Computer science is both a science and an art. Its scientific aspects range from the theory of computation and algorithmic studies to code design and program architecture. Yet, when it comes time for implementation, there is a combination of artistic flare, nuanced style, and technical prowess that separates good code from great code.
Like art, code is simultaneously subjective and non-subjective. The non-subjective aspects of coding include "hard" ideas that must be followed to create good code: design patterns, project structures, the use of common libraries, and so on. Although these concepts lay the foundation for developing high-quality, maintainable code, it is the nuances of a programmer's technique and toolsalignment, naming, use of white space, use of context, syntax highlighting, and IDE choicethat truly make code clear, maintainable, and understandable, while also giving code the ability to clearly communicate intent, function, and usage.
This separation between good and great code occurs because every person has an affinity for his or her own particular coding style based on his or her own good (or bad) habits and preferences.

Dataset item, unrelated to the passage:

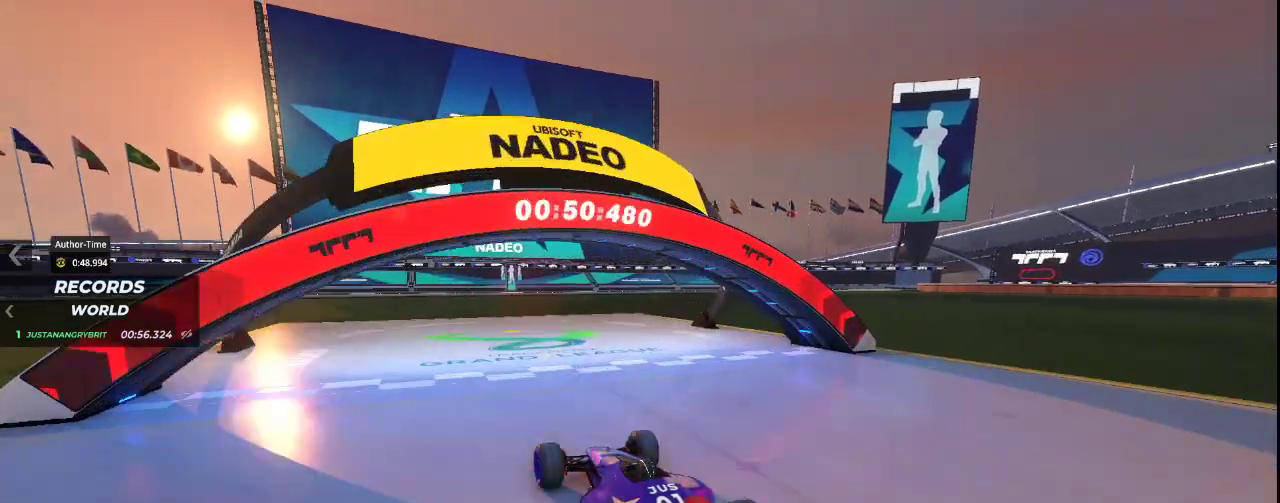
{"keys": ["up"], "events": []}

Anyone can write code within a design pattern or using certain "hard" techniques, but it takes a great programmer to fill in the details of the code in way that is clear, concise, and understandable. This is important because just as every person may draw a unique meaning or experience from a single piece of artwork, every developer or reader of code may infer different meanings from the code depending on naming and other conventions, despite the architecture and design of the code.
From another angle, programming may also be seen as a form of "encryption." In various ways the programmer devises a solution to a problem and then encrypts the solution in terms of a program and its support files. Months or years later, when a change is called for, a new programmer must decrypt the solution. This is usually not an enviable task, which can mainly be blamed on a failure of clear communication during the initial "encryption" of the project. Decrypting information is simple when the necessary key is present. So, too, is understanding old code when special attention has been paid to what the code itself communicates.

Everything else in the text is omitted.